As I think about it, it seems to me that we each have been blessed with a certain measure of all manner of things. Take my wife and me, for example. I think she’d be the first to agree that I’m better at computer repair and typing speed, whereas she has me beaten hands down at bread baking and gardening. If the computer needs repairing, I’m the one who steps in to handle it. When bread needs baking, Denisa takes over. Then again, there are going to be times when the computer can’t get repaired right away, or the bread just has to wait. I can see this so easily in my daily life—I just have trouble reminding myself of it when it comes to my church responsibilities. The missionaries are calling to find someone to go with them to an appointment, I have my home teaching to do, a quorum activity to plan, presidency meeting to prepare, the lesson to read for Sunday, and then someone calls me to ask me to give a talk. Oh yeah, and stake conference and a trip to Bangor are in the mix, too.
We’re instructed not to run faster than we have strength, and I think that applies to the church sphere as much as it does to our personal lives.
Maybe one of the best comparisons I thought of while I was working on this talk was likening it to fast offerings. Once a month, we’re to go without food for two meals.
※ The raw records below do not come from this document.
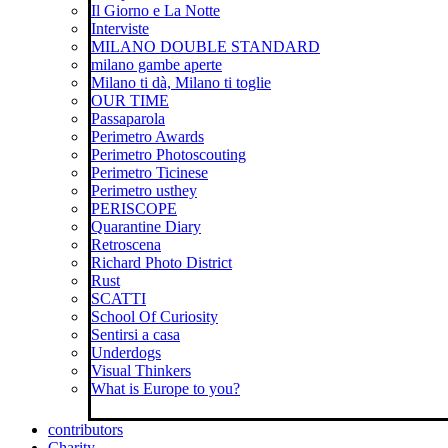
Il Giorno e La Notte
Interviste
MILANO DOUBLE STANDARD
milano gambe aperte
Milano ti dà, Milano ti toglie
OUR TIME
Passaparola
Perimetro Awards
Perimetro Photoscouting
Perimetro Ticinese
Perimetro usthey
PERISCOPE
Quarantine Diary
Retroscena
Richard Photo District
Rust
SCATTI
School Of Curiosity
Sentirsi a casa
Underdogs
Visual Thinkers
What is Europe to you?
contributors
Charity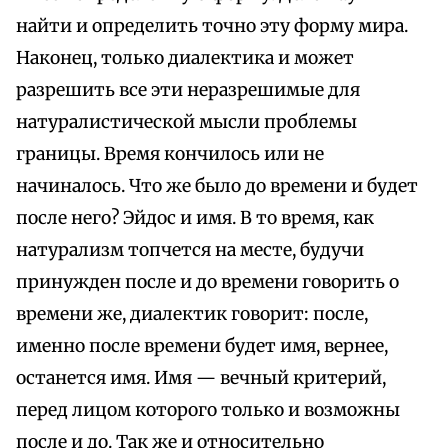
найти и определить точно эту форму мира.
Наконец, только диалектика и может
разрешить все эти неразрешимые для
натуралистической мысли проблемы
границы. Время кончилось или не
начиналось. Что же было до времени и будет
после него? Эйдос и имя. В то время, как
натурализм топчется на месте, будучи
принужден после и до времени говорить о
времени же, диалектик говорит: после,
именно после времени будет имя, вернее,
останется имя. Имя — вечный критерий,
перед лицом которого только и возможны
после и до. Так же и относительно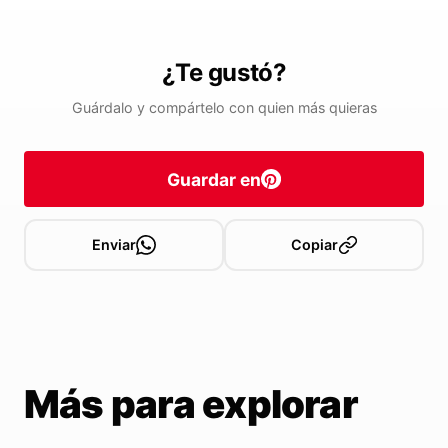
¿Te gustó?
Guárdalo y compártelo con quien más quieras
Guardar en
Enviar
Copiar
Más para explorar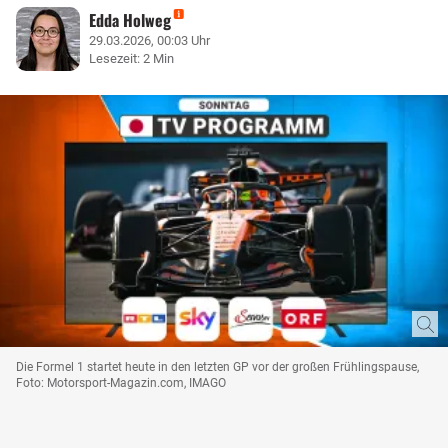
Edda Holweg
29.03.2026, 00:03 Uhr
Lesezeit: 2 Min
Die Formel 1 startet heute in den letzten GP vor der großen Frühlingspause,
Foto: Motorsport-Magazin.com, IMAGO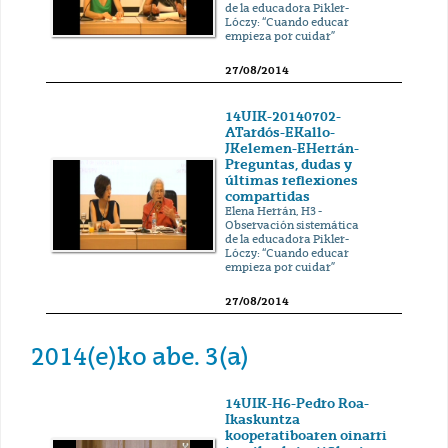
de la educadora Pikler-
Lóczy: “Cuando educar
empieza por cuidar”
27/08/2014
14UIK-20140702-
ATardós-EKallo-
JKelemen-EHerrán-
Preguntas, dudas y
últimas reflexiones
compartidas
Elena Herrán, H3 -
Observación sistemática
de la educadora Pikler-
Lóczy: “Cuando educar
empieza por cuidar”
27/08/2014
2014(e)ko abe. 3(a)
14UIK-H6-Pedro Roa-
Ikaskuntza
kooperatiboaren oinarri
We then donate the money that would have been spent on that food, and we’re encouraged to give more, if possible. By sacrificing something, we have something to give. The same goes for church callings. We’re asked to sacrifice something finite—something concrete. Often our time or our talents. It’s up to us to find a way to fit our lives into the time remaining to us.
As we pray and ask God for help, we’ll be shown ways to get the things done which must be done, and we’ll also be able to know what needs doing now and what can wait until later—or not be done at all. There are going to be times someone asks me to do something, and I need to say no. The more I live the Gospel, the more I begin to think knowing when to say no is just as important as knowing when to say yes. Know your capabilities. Share the excess you have with others when you can. And remember—what you can give will be different from what someone else can give. Ours is not to judge the output of everyone else. Just keep doing your best.
And that’s a solution I can live with.